In a whale-sized project, the world's scientists plan to compile everything they know about all of Earth's 1.8 million known species and put it all on one Web site, open to everyone.

The effort, called the Encyclopedia of Life, will include species descriptions, pictures, maps, videos, sound, sightings by amateurs, and links to entire genomes and scientific journal papers. Its first pages of information will be shown Wednesday in Washington where the massive effort is being announced by some of the world's leading institutions. The project will take about 10 years to finish.

"It's an interactive zoo," said James Edwards, who will be the encyclopedia's executive director. Edwards currently helps run a global biodiversity information system.

If the new encyclopedia progresses as planned, it should fill about 300 million pages, which, if lined up end-to-end, would be more than 52,000 miles long, able to stretch twice around the world at the equator.

Two foundations have given $12.5 million to pay for the first 2 1/2 years of the massive effort, but it will be free and accessible to everyone.

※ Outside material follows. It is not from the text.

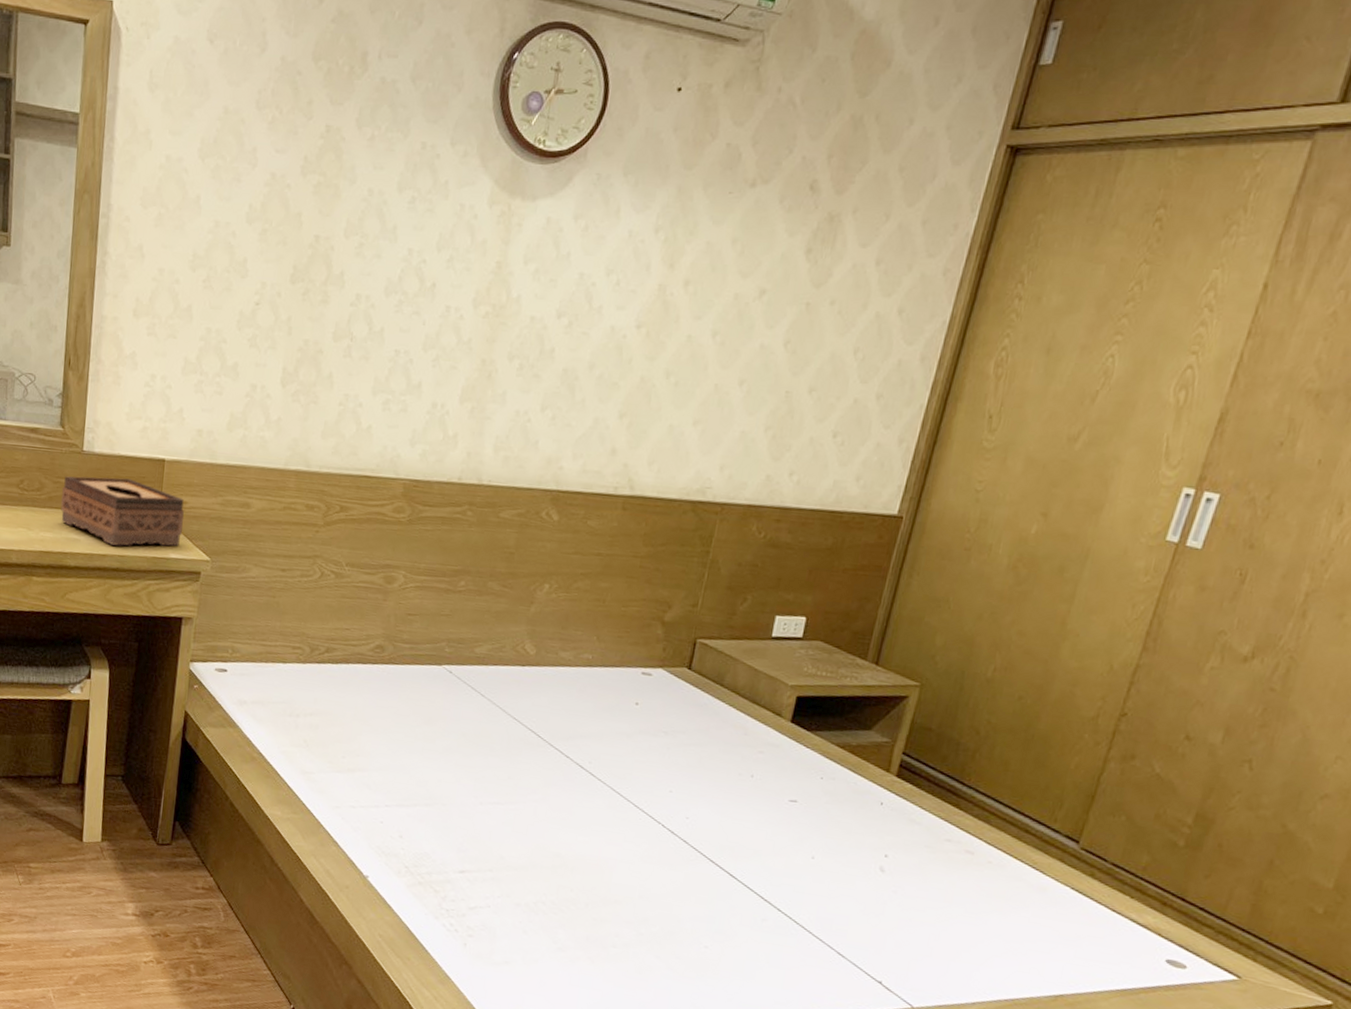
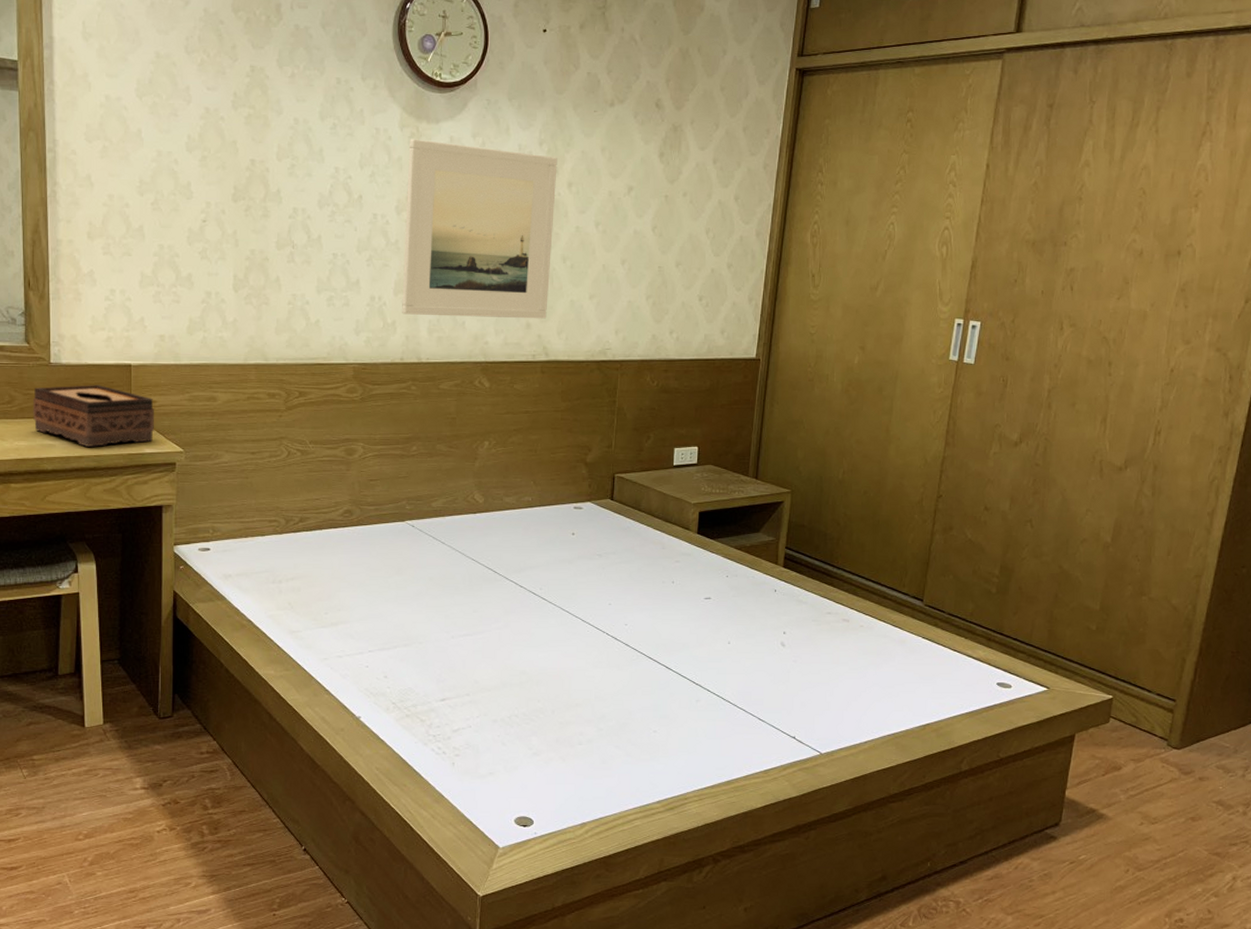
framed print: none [466,218,675,445] -> present [402,139,557,319]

The pages can be adjusted so that they provide useful information for both a schoolchild and a research biologist alike, with an emphasis on encouraging "citizen-scientists" to add their sightings. While amateurs can contribute in clearly marked side pages, the key detail and science parts of the encyclopedia will be compiled and reviewed by experts.

"It could be a very big leap in the way we do science," said Cristian Samper, acting secretary of the Smithsonian Institution, one of seven museums, universities and labs to launch the encyclopedia. "This is a project that is so big, not even the Smithsonian, could do it by itself. It is a global effort."

For more than a decade, scientists have tried to compile even just a list of all species on Earth, but failed. It's been too complicated, too expensive and too cumbersome.

This effort may succeed where the others have faltered because of new search engine technology, the scientists said.